Examination of DNA-platinum adduct formation was done as described previously30. 50B11 cells were plated in 6-well plates at a concentration of 330,000 cells/well and incubated for 24 h. CDDP (3 µM) was added to the wells either alone or with caspase or calpain inhibitors at the following concentrations: pan-caspase inhibitor Z-VAD-FMK (50 µM), calpain inhibitors, AK295 (50 µM)16, Calpastatin (MilliporeSigma SCP0063) (5 µM), or MDL-28170 (100 µM)28,29. Untreated cells served as controls. The cells are incubated for 24 h and DNA was isolated using the DNeasy Blood and Tissue Kit according to the manufacturer’s protocol (Quanigen, 69504).

In order to compare the DNA-platinum adduct formation in neurons to cancer cells, cancer cell lines PA-1 (ATCC, CRL-1572) and Caov-3 (ATCC, HTB-75) were grown in DMEM with 10% FBS, the cancer cell line SK-OV-3 (ATCC, HTB-77) was grown in Mc Coy’s media with 10% FBS according to supplier’s protocols. 330,000 cells/well were plated into 6-well tissue culture plates and treated either with either 3 µM of CDDP alone or together with calpain inhibitors. Untreated cells are served as controls. After 24 h of incubation DNA was isolated using the DNeasy Blood and Tissue Kit according to the manufacturer’s protocol.

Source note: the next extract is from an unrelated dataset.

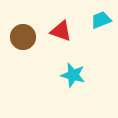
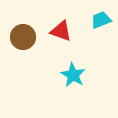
cyan star: rotated 15 degrees clockwise
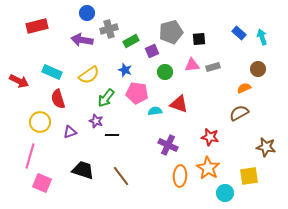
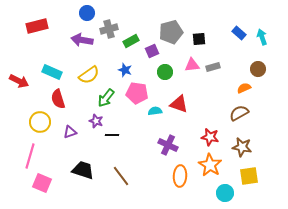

To evaluate the effects of CDDP on DNA-platinum adduct formation in Sarm1−/− mice, CDDP or vehicle was administered at 4 mg/kg once a week through tail vein injection for 4 weeks to 8–12 weeks-old Sarm1−/− or wild type mice. At the end of 4 weeks, lumbar DRGs and bilateral sciatic nerves were harvested and DNA was isolated using the DNeasy Blood and Tissue Kit according to the manufacturer’s protocol.

DNA isolated from the cells or tissues were denatured by adding tenfold volume 1 M NaOH and incubated at room temperature for 10 min30 and then blotted onto nylon membranes (Hybond-N; GE Healthcare, RPN203N) and allowed to dry. After crosslinking by UV light, membranes were incubated in blocking solution for 1 h. This was followed by incubation with anti-DNA/platinum adduct antibody (EMD-Millipore, MABE416) at 4 °C on shaker overnight. After washing the membrane 3 times for 10 min each, the membrane was incubated with secondary antibody (goat anti-rat IgG conjugated to HRP, (Millipore, AP136P) for 1 h at room temperature. The membrane was washed again 3 times (10 min each), developed with Immobilion Western Chemiluminescent HRP Substrate (Millipore, P90719) and exposed to X-ray film. For DNA loading control, membranes were stained with SYBR Gold Nucleic Acid Gel Stain (Thermofisher, S11494). ImageJ program was used to quantify dot blots.